▶ _Work to complete_
How many lines of the data contain the string "grande"? Case counts. Reply with only the number.

▶ _Material provided_

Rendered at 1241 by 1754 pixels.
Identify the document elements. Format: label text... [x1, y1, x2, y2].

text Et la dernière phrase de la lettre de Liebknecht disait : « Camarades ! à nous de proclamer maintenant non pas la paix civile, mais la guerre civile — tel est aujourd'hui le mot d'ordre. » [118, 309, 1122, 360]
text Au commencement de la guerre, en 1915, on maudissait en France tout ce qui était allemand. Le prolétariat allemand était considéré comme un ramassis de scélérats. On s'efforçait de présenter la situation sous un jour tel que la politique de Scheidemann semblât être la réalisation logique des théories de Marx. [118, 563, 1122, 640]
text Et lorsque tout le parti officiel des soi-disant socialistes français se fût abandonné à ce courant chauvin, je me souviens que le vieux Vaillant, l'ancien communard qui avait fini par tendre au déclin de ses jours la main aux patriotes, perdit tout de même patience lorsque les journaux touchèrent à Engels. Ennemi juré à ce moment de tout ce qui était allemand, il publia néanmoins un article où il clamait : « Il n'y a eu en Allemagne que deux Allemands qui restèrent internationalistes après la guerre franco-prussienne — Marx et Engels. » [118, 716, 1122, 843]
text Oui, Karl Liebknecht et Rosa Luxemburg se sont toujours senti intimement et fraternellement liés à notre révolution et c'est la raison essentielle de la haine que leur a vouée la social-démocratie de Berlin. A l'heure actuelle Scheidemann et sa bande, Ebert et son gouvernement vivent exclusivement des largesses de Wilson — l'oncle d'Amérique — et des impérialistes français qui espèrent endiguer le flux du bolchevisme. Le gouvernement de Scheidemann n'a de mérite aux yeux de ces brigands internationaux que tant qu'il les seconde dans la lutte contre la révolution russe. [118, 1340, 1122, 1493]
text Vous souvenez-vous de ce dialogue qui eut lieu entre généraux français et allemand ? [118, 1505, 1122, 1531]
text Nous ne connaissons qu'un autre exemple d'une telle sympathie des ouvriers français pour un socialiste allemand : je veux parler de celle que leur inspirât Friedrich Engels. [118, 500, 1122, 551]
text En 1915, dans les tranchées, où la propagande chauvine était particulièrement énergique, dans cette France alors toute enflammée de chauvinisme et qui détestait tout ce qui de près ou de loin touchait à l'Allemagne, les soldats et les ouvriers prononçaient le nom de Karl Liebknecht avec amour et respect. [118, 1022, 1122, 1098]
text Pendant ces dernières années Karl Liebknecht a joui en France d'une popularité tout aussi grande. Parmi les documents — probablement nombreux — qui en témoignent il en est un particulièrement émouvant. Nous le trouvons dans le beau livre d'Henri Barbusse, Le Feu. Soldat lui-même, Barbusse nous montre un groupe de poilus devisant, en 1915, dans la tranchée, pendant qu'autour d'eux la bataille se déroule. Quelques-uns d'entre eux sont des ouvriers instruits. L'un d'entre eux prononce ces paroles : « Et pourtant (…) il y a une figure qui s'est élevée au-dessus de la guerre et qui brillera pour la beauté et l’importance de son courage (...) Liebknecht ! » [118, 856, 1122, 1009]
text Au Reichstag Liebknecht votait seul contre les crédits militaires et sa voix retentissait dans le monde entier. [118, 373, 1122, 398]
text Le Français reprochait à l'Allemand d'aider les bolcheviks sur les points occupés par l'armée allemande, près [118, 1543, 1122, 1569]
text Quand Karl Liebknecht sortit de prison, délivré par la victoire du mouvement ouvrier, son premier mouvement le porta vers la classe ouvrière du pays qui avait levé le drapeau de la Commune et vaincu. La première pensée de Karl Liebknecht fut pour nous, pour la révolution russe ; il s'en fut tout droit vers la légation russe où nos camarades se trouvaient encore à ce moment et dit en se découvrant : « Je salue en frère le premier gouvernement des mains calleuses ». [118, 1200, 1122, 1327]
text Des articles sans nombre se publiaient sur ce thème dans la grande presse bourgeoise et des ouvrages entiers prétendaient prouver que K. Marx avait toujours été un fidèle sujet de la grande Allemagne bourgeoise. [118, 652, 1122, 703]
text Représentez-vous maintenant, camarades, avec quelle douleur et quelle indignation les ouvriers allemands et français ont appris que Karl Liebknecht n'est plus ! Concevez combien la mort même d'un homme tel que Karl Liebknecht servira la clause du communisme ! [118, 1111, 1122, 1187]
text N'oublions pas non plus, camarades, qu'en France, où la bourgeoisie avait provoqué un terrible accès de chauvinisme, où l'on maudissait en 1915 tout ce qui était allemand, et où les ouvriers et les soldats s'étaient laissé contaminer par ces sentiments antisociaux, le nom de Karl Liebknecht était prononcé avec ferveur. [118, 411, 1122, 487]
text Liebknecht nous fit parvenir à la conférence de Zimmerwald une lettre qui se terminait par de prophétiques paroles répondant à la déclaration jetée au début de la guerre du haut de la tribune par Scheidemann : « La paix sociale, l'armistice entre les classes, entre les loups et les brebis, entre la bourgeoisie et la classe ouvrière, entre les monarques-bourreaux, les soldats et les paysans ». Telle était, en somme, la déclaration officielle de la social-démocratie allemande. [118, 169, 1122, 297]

▶ _Problem solution_
2